5. Bölüm

100 6 0
                                    

Daha sonra nereye yürüdüklerinin farkında olmadan saçma sapan konulardan konuşmaya başladılar. En sonunda Myung Soo şu soruyu sordu.

"Önceden hiç erkek arkadaşın oldu mu? ... Yani sevgili olarak?"

Hemen ardından sorduğu sorunun saçmalığını anlayıp konuyu değiştirmeye çalıştı ama Ji Yun soruyu duymuştu ve cevap verdi.

"Hayır, hiç öyle bir şey yaşamadım." Sadece bunu söyledi. Daha fazla konuşmadan ikisi de ayrıldı. Bir sonraki gün okulda görüşmek üzere tabii...

Ji Yun eve geldiğinde Dong Woo henüz gelmemişti. Odasına geçtikten 15 dakika sonra Dong Woo'da gelmişti. Elinde gazete vardı ve biraz hevesli görünüyordu. Ji Yun'un yanına çıktı. Kapıyı çalmadan -her zamanki gibi- içeriye daldı.

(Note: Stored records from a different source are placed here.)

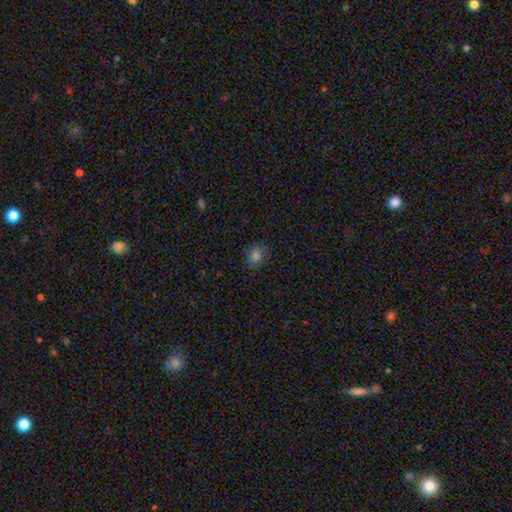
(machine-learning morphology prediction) This is likely a smooth galaxy (76%). How rounded: likely round (68%). Merging: likely none (76%).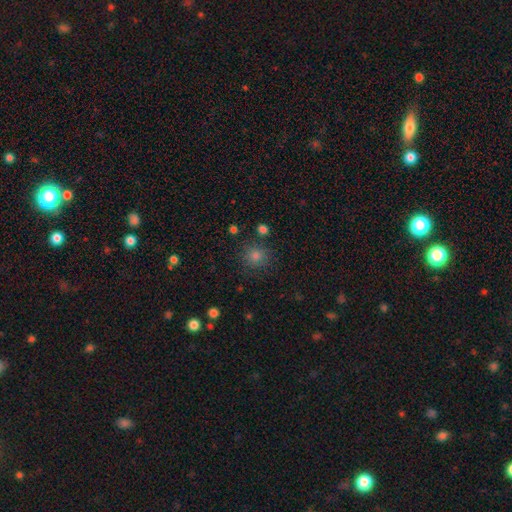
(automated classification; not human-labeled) Smooth or featured?
  - smooth: 74% *
  - star or artifact: 20%
  - featured or disk: 6%
How rounded?
  - round: 92% *
  - in between: 7%
  - cigar-shaped: 1%
Merging?
  - none: 86% *
  - minor disturbance: 8%
  - merger: 3%
  - major disturbance: 3%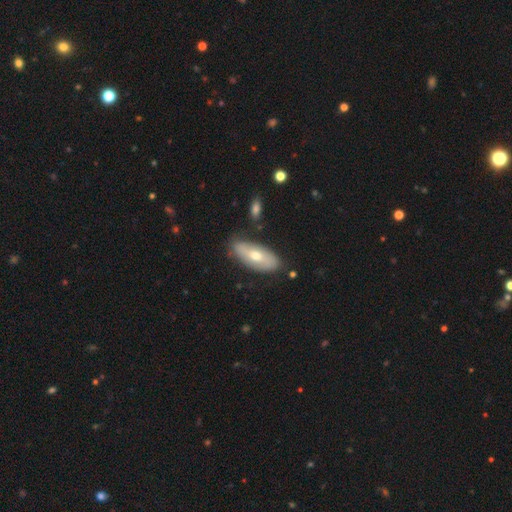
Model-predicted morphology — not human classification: A smooth galaxy with no disk features (53%) that is in between round and cigar-shaped (82%). Merging: none (78%).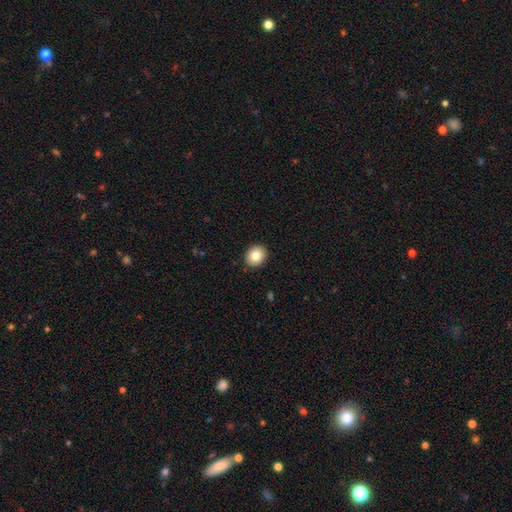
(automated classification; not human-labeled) smooth 81%, featured or disk 10%, star or artifact 9%. Down the decision tree: how rounded — round (66%); merging — none (91%).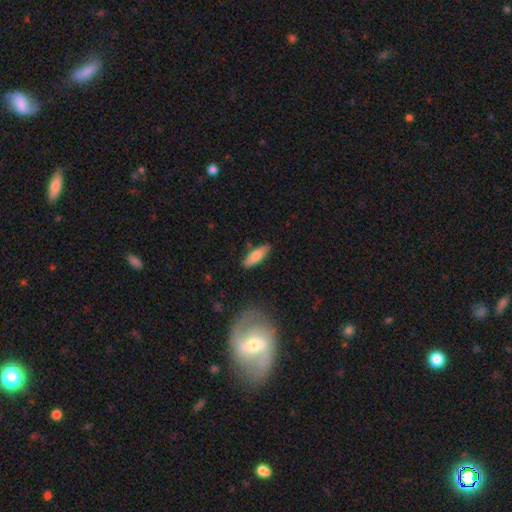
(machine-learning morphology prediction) Smooth or featured?
  - smooth: 74% *
  - featured or disk: 20%
  - star or artifact: 6%
How rounded?
  - in between: 55% *
  - cigar-shaped: 43%
  - round: 2%
Merging?
  - none: 83% *
  - minor disturbance: 12%
  - major disturbance: 2%
  - merger: 2%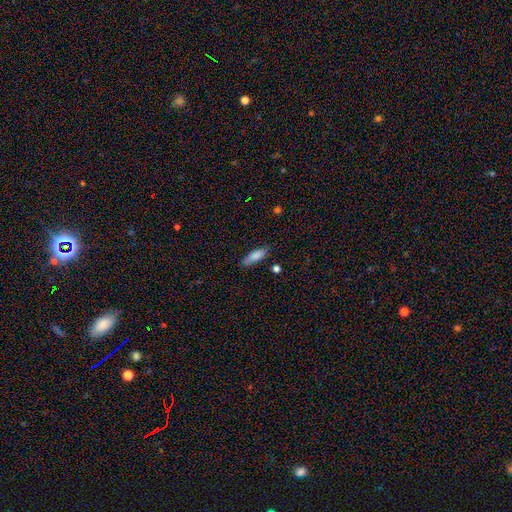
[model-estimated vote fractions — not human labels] Smooth or featured: smooth — 84% (featured or disk — 9%)
How rounded: in between — 53% (cigar-shaped — 45%)
Merging: none — 79% (minor disturbance — 16%)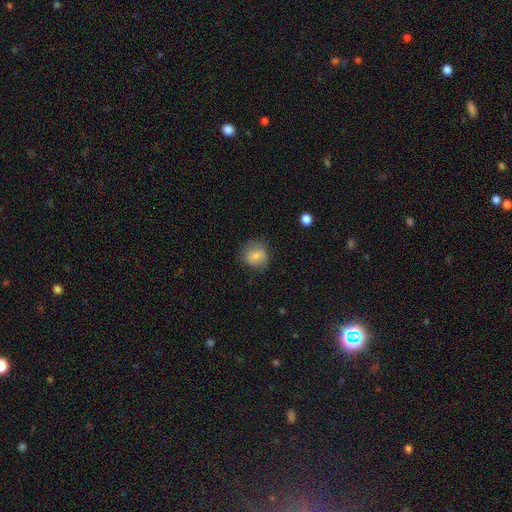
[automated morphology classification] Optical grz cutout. It shows a smooth galaxy with no disk features (75%) that is round (78%). Merging: none (69%).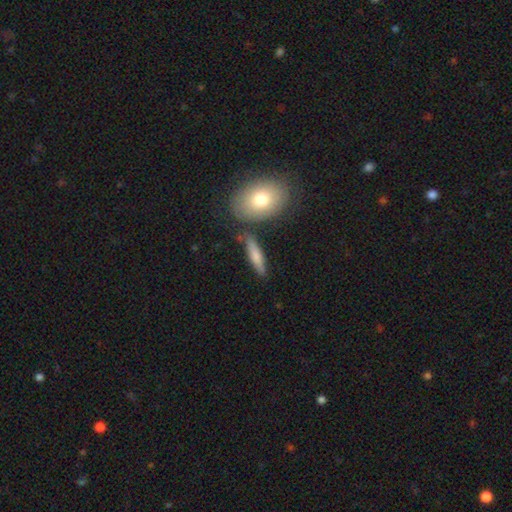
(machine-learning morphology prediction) The model was most divided on "how rounded": cigar-shaped: 67%, in between: 29%, round: 4%. More confident: merging — none (74%); smooth or featured — smooth (69%).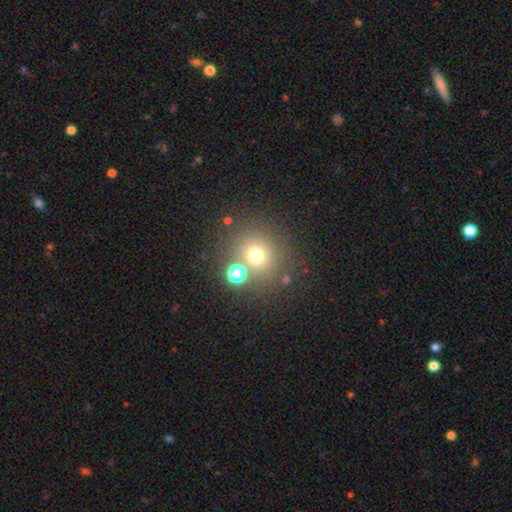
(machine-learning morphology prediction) A smooth galaxy with no disk features (68%) that is round (86%). Merging: none (74%).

"Bil bakalım ben ne yaptım?"

"Odama izinsiz girdiğine göre? Sana daha kaç kere söylemem gerekecek?"

"Bu boş konuşmaları geç lütfen. Yarın evden çıkıyoruz. Akşama kadar yeni evimiz için çalışacağız. Küçük bir çatı katı. Şimdi ordan geliyorum. Seoul, Han Nehri... Her şey çok net görünüyor. Mükemmel, mükemmel!" Dedi kendini Ji Yun'un yatağına atarak.

Sırt üstü uzanmıştı. Ji Yun masasından kalkıp elindeki gazeteyi aldı. Birkaç yer daire içine alınmıştı. En sonunda üzerinde yıldızlar olanın Dong Woo'nun bahsettiği yer olabileceğini anladı. Ji Yun onun kadar memnun olmamış gibi sandalyeye oturdu.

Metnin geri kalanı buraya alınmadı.